Other Routes of Exposure
Badiello et al. (1967) administered a single intraperitoneal injection of selenourea at 0,
0.4, 0.8, 1.6, or 3.0 mg (approximately 3, 5, 11, or 20 mg/kg body weight based on the reported
average weight) to Wistar rats (eight males/dose, weighing an average of 150 g) and observed up
to 3 months following treatment. Clinical signs were monitored throughout the study and
hematological parameters (granulocyte and lymphocyte counts) were measured for the first
6 days. None of the rats administered 0.4 or 0.8 mg selenourea died, and the study authors noted
no changes in physiological activity. Plots of lymphocyte and granulocyte counts over time
showed an increase in granulocytes and a decrease in lymphocytes in rats given 0.8 mg
selenourea 6-12 hours after treatment (data shown for this treatment group only); both cell
counts were comparable to controls thereafter. Rats treated with 1.6 mg selenourea exhibited
sluggishness and a diminished appetite.
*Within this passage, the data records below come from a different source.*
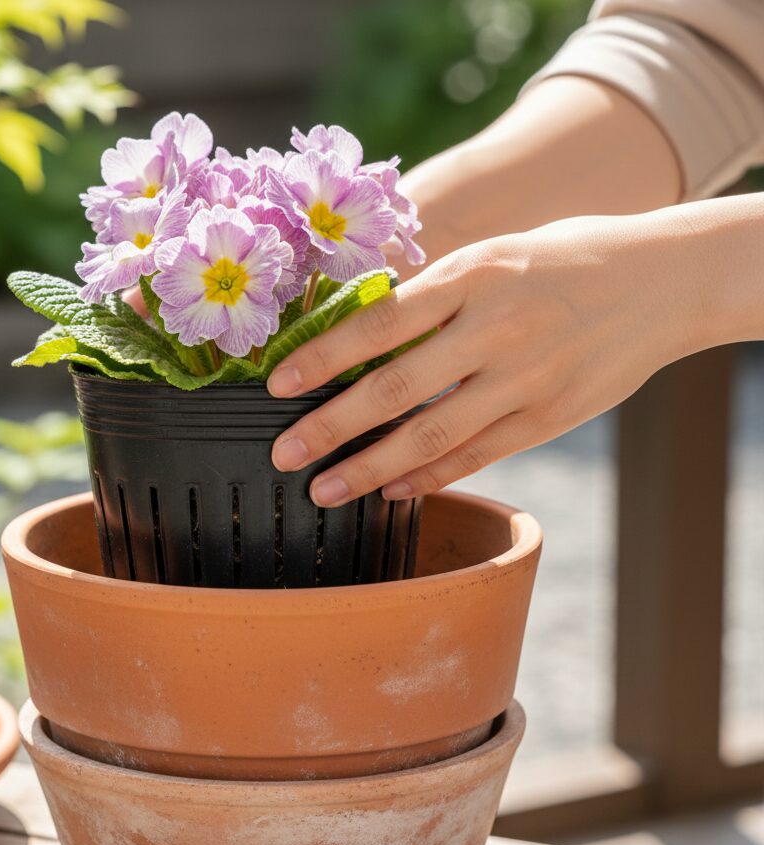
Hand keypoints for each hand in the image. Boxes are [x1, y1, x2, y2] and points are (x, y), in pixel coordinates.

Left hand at [267, 210, 720, 506]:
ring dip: (370, 469)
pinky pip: (478, 455)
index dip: (324, 356)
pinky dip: (430, 477)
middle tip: (283, 454)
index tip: (277, 384)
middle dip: (331, 426)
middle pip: (397, 389)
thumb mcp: (491, 257)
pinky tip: (391, 491)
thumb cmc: (559, 261)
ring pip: (433, 435)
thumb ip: (431, 295)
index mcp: (475, 274)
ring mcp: (526, 378)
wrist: (662, 281)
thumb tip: (353, 334)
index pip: (382, 321)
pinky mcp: (549, 417)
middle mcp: (498, 328)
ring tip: (323, 490)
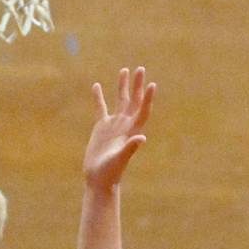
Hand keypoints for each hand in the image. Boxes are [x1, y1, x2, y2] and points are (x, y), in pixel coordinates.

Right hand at [84, 66, 155, 192]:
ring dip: (122, 86)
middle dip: (137, 85)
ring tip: (124, 70)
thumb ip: (130, 149)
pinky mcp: (101, 127)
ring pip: (120, 101)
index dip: (148, 98)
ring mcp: (113, 125)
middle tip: (140, 69)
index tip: (151, 85)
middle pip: (134, 101)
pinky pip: (100, 108)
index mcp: (132, 131)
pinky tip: (97, 85)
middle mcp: (125, 125)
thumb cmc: (110, 172)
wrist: (99, 179)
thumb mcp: (120, 160)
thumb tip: (141, 139)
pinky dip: (98, 97)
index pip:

One rat in this group died; however, the study authors
indicated that no macroscopic visceral changes were apparent. In the 3.0-mg treatment group,
one rat died after 48 hours on study. Surviving rats in this dose group exhibited marked
sluggishness, alopecia, total paralysis of the hind legs, and anorexia with a marked loss in body
weight and accompanying cachexia (physical wasting).
Because of the lack of human oral data and the inadequacy of the animal oral data,
provisional RfD values for selenourea cannot be derived. Oral data for selenourea are limited to
two subchronic studies in which selenourea was administered to buffalo calves
(Deore et al., 2002; Dhillon et al., 1990). Buffalo calves were tested because the studies were
initially designed to determine whether chronic selenosis was the causative factor in a disease
(called Degnala disease) observed in cattle and buffalo in India (Dhillon et al., 1990). Neither of
these studies is useful for dose-response assessment because of the atypical animal model
employed, as well as other study limitations, as follows: the sample sizes in both studies were
very small (three to five animals/dose group). The study by Dhillon et al. (1990) includes only
one control animal, and did not conduct any gross or microscopic postmortem examination of
this animal. In the study by Deore et al. (2002), the toxicological evaluations were limited to
clinical signs of toxicity and glutathione peroxidase activity. Finally, each study assessed the

toxicity of selenourea at only a single dose level—and neither study identified a
no-observed-adverse-effect level (NOAEL).
Because of the lack of human or animal inhalation data, provisional RfC values for
selenourea cannot be derived
Weight-of-Evidence Descriptor
Under the 2005 Guidelines for Carcinogen Risk Assessment (U.S. EPA, 2005), there is
"Inadequate Information to Assess the Carcinogenic Potential" of Selenourea. There are no
human or animal studies of the potential carcinogenicity of selenourea via any route, and
selenourea has not been tested for genotoxicity.
Quantitative Estimates of Carcinogenic Risk
The lack of available data precludes derivation of quantitative estimates (i.e., p-OSF and
p-IUR) of cancer risk for selenourea.